The #1 Tip to Making Better Decisions When Stressed

The Science of Making Better Decisions

When you first heard the news you were devastated and now, not only are you dealing with a rollercoaster of emotions, but also you have to make practical decisions in the midst of it all.

There is no two ways about it. Unexpected things in life happen, but by making good choices, we can steer our lives more in the direction of where we want to go (such as healing) after a setback, loss, or tragedy.

Decisions comprise the fabric of our lives. It is through our choices that we can tap into our inner sense of power, thoughtfully crafting our responses to events in our lives and thus fostering an uplifting future.

Of course, sometimes, healthy decision-making is difficult.

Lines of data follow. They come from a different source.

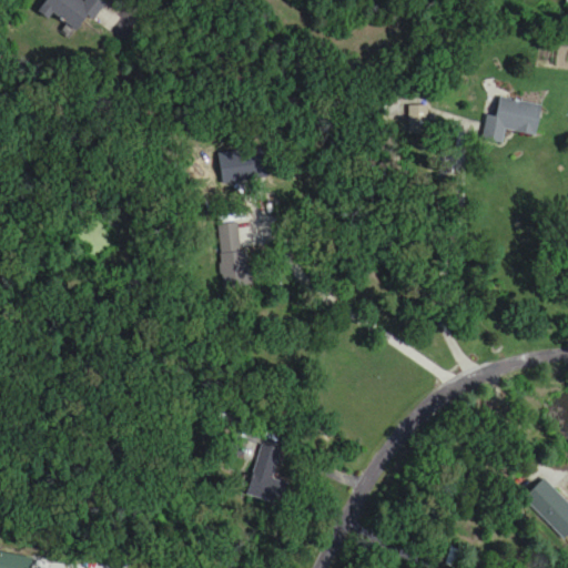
[(92,19),(104,4),(99,0),(84,0),(83,1),(81,0),(43,0),(37,10),(47,19),(53,11),(77,31),(89,17),(92,19)]
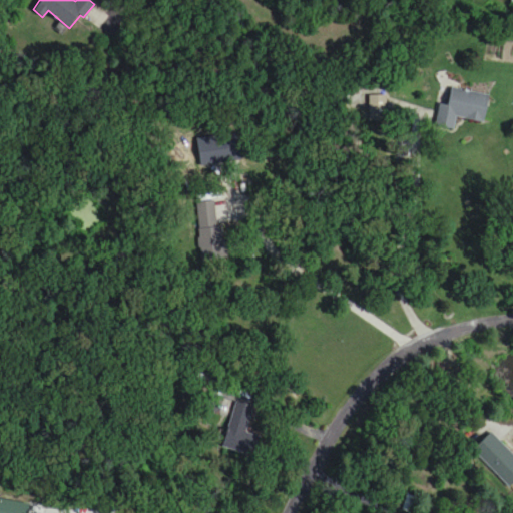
[(488,94),(447,86),(439,127),(454,130),(456,117),(483,122),(488,94)]
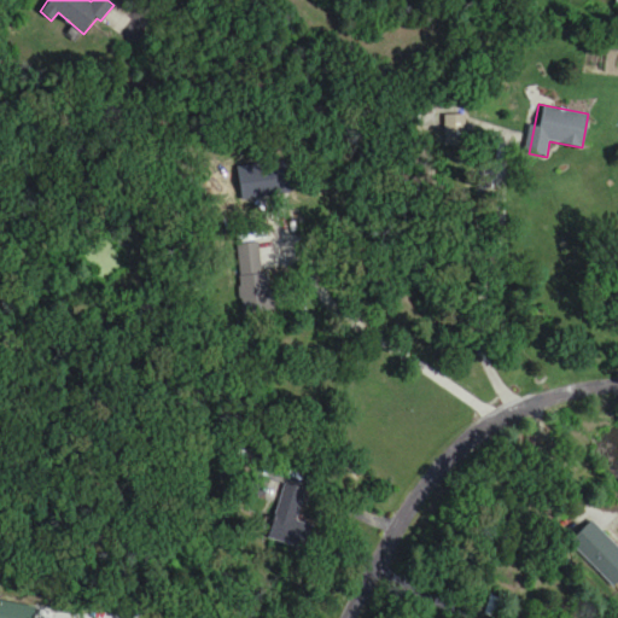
[(237,244),(240,313),(270,310),(267,243),(237,244)]
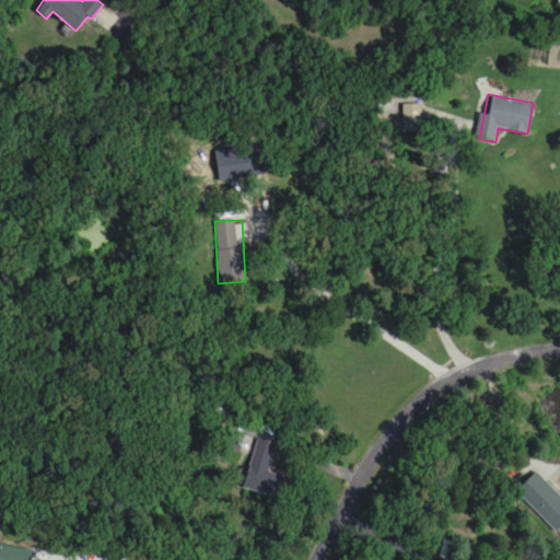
[(243,489),(276,498),(281,477),(269,473),(277,445),(257,439),(243,489)]
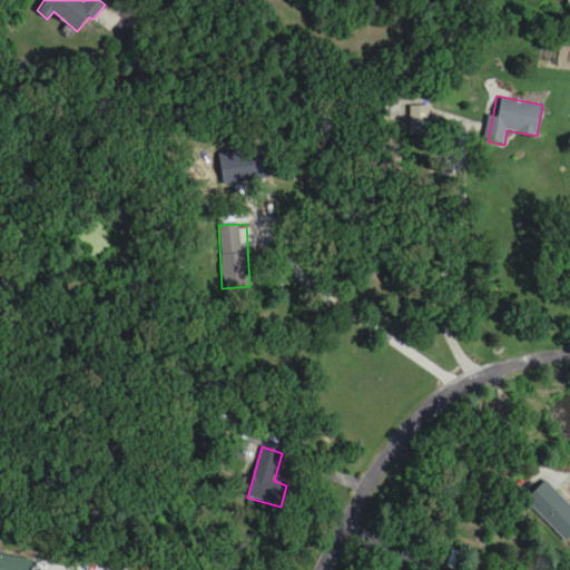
[(526,501),(566,542),(569,537),(569,505),(544,481),(526,501)]
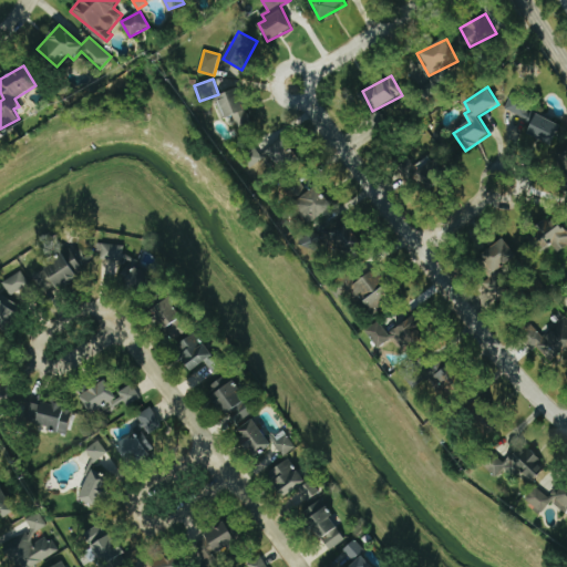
[(251,124),(241,88),(218,94),(225,119),(229,117),(233,130),(251,124)]
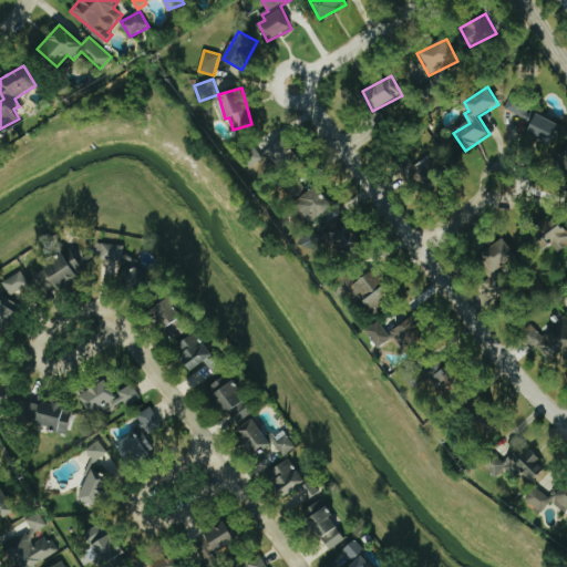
[(526,119),(533,104),(512,94),(505,109),(526,119)]
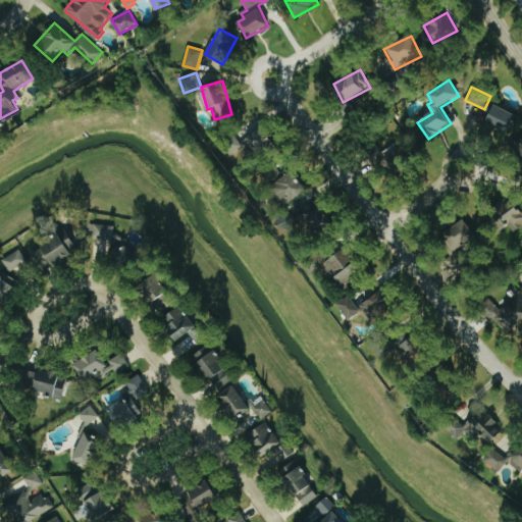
[(510,131),(516,112),(493,105),(487,122),(510,131)]
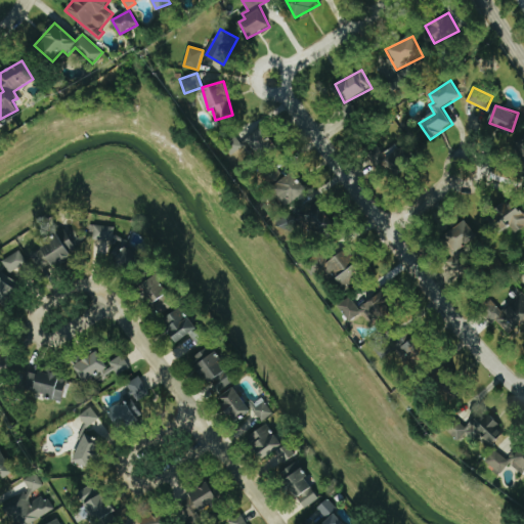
[(257,157),(275,146),(263,127),(246,137),(257,157)]
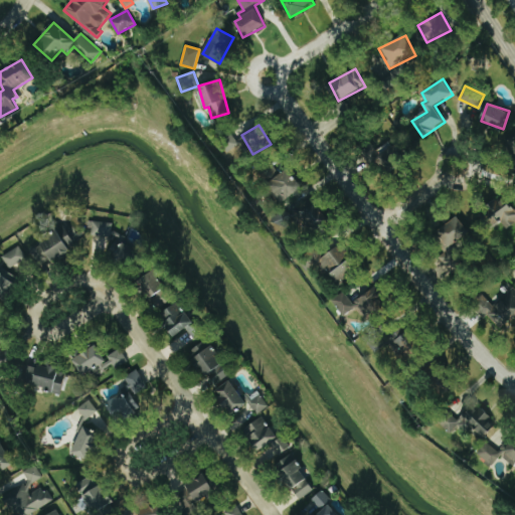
[(233,157),(243,150),(230,132),(220,139),(233,157)]
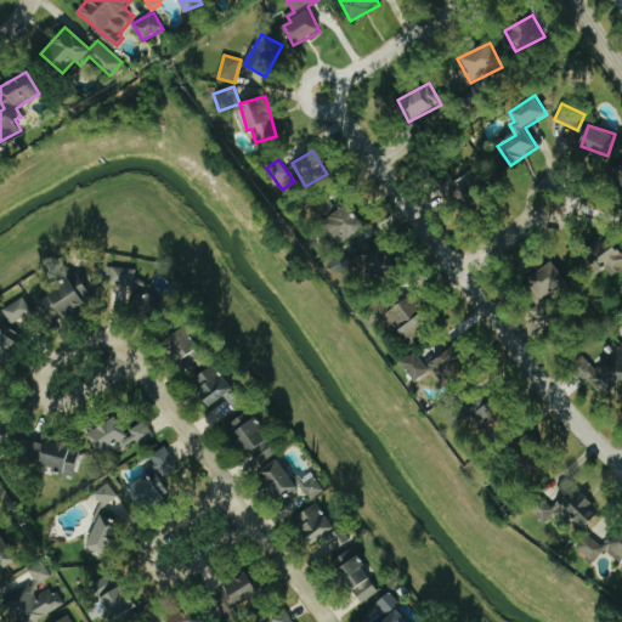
[(448,198),(458,193),(467,208),(488,197),(474,169),(442,186),(448,198)]
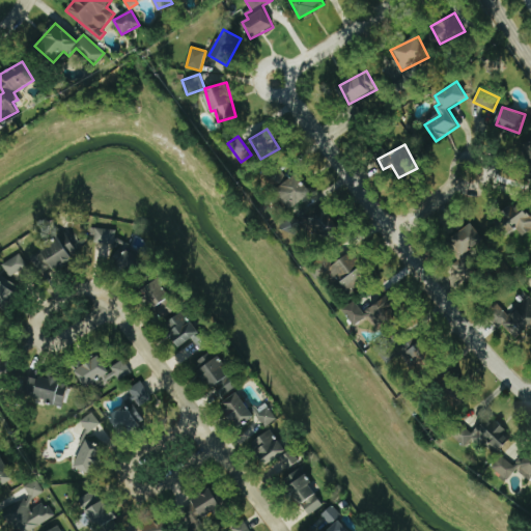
[(291,210),(312,195),(299,174),(277,189),(291,210)]
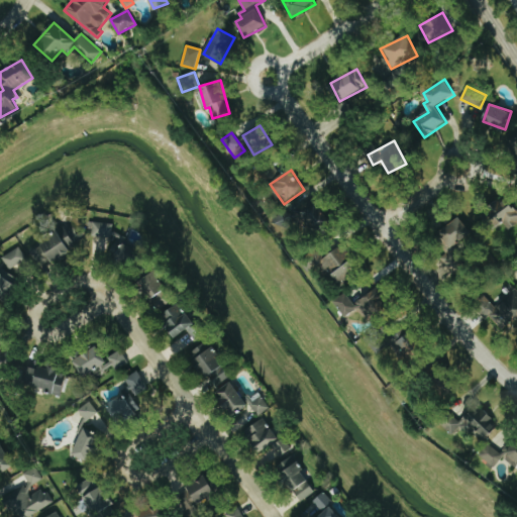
[(497,229),(504,223),(510,230),(516,224),(516,211),(507,199),(486,216),(497,229)]
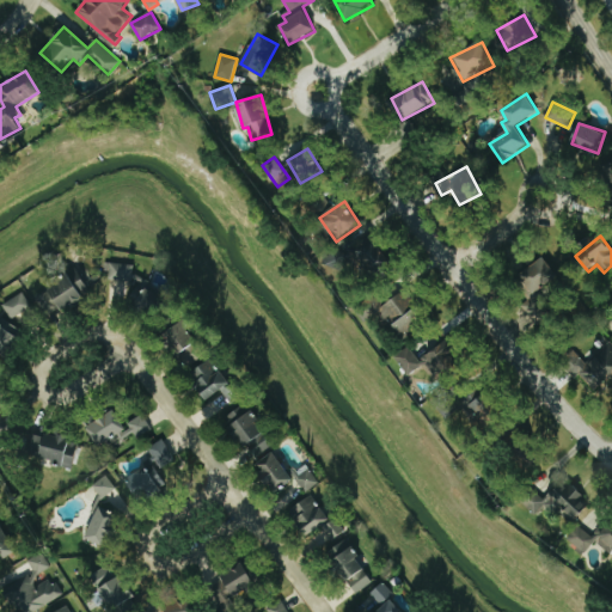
[(349,257),(356,273),(366,269),(369,277),(391,267),(379,243),(349,257)]
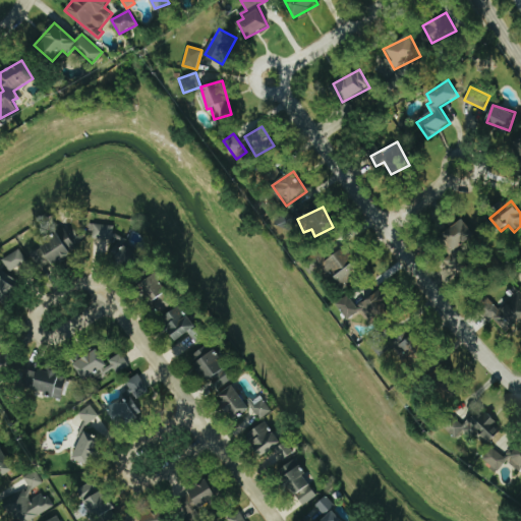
[(476,236),(464,219),(441,235),(454,253),(446,258),(453,270),(464,262),(456,250),(476,236)]
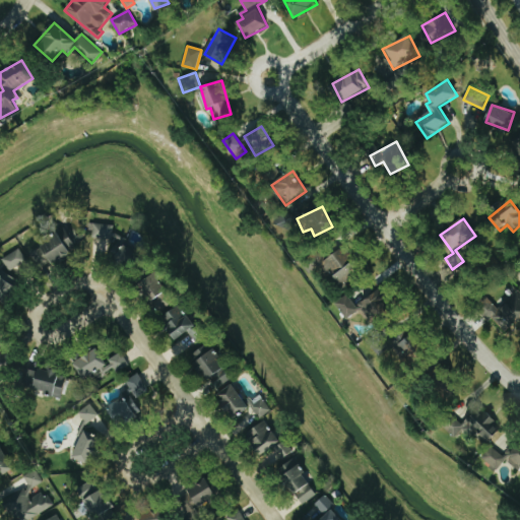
[(116,225),(92,222),(90,239),(114,242),(116,225)]
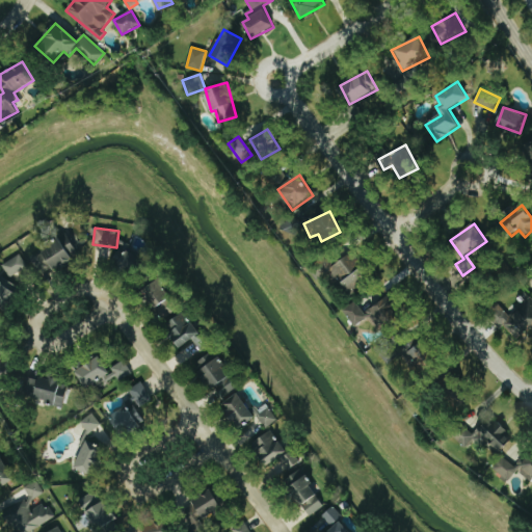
[(30,256),(41,276),(80,257),(69,236),(30,256)]
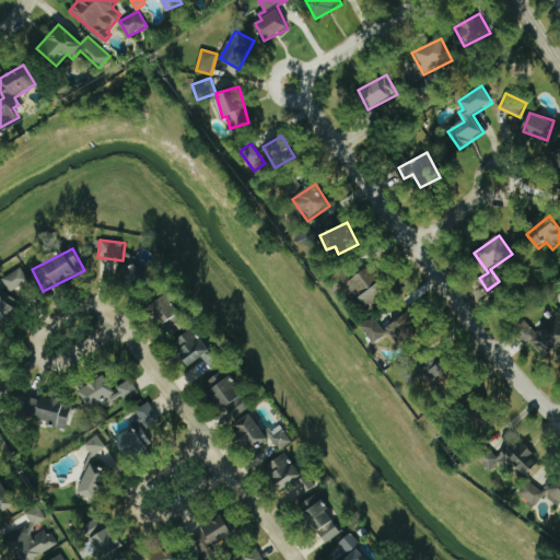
[(130,259),(118,280),(140,292),(151,271),(130,259)]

For instance, you probably don't even need to read the research to know that when you feel stressed out or in the midst of another strong emotion like anger, sadness, fear, or insecurity, you don't usually make great decisions. You say things you don't mean. You don't follow through on things that are important to you...and you are not alone. This happens to all of us. The science backs the fact, when we are stressed out, our I.Q. drops. We make poorer decisions. (1)

A powerful example of this is a musician friend of mine. He worked tirelessly for years to become a professional musician. It was his dream to be signed to a major label. Well, he quit his band on the way to a gig that major record label talent scouts were going to be at! He made this decision out of a strong fear of success. He was "three feet from gold" as they say. Time and time again this self-sabotaging behavior manifests itself in our lives. It can also manifest in smaller ways too, like in our primary relationships.

These studies also show that we make poor decisions when we are too close to the problem. In other words, we can increase our ability to make better decisions by waiting to make decisions until we are in a calmer state of mind. Until we have a bigger perspective on the matter at hand.

Reflection vs. Rumination

Just noticing the difference between when you are reflecting on a problem and ruminating on it can help immensely, as a state of reflection generally promotes better problem solving.

Rumination is the cycle of being caught in the trap of repetitive thinking that compulsively focuses one's attention to the thoughts that cause feelings of sadness, stress, anxiety, etc. For instance, if you are having problems in your marriage, this is the habitual thinking you have about your partner and marriage. It is the times when you can't stop replaying over and over again, all the hurtful things that your partner has said and done over the years.

In contrast to a more neutral, reflective state, rumination involves a very personal perspective. When we are in a mode of reflection, our feeling state is generally open, inquisitive, and introspective. We are open to receiving new ideas and considering new possibilities. We are open to guidance and our intuition. There is a different quality to this kind of thinking. It has a less personal connotation with it. It often, though not always, occurs when we are in a peaceful mode of solitude or in an activity that distracts us.

Both forms of thinking are completely normal and temporary.

Yet, if having a wider perspective feels harder to achieve these days, you can give yourself a boost with this one tip.



#1 Tip: Implement Third-Person Problem Solving.

Approach the problem and analyze possible solutions from the third-person. Seriously, this may seem weird at first, but this has been proven to promote wiser reasoning and decision making. (2)

Pretend you are a neutral party (like how you would discuss the problems an acquaintance was having). Analyze the problem and brainstorm solutions from this third-person perspective. You can do this exercise either by conducting a written analysis or speaking into a voice recorder. Remember the key here is to use third-person language. You would refer to yourself with your first name. Do not use words like "me, I, my, or our."

Of course, the more you implement this exercise when problem solving, the easier it will be to do and the more you will reap the benefits. You are literally retraining your brain to solve personal problems in a more neutral and wiser way.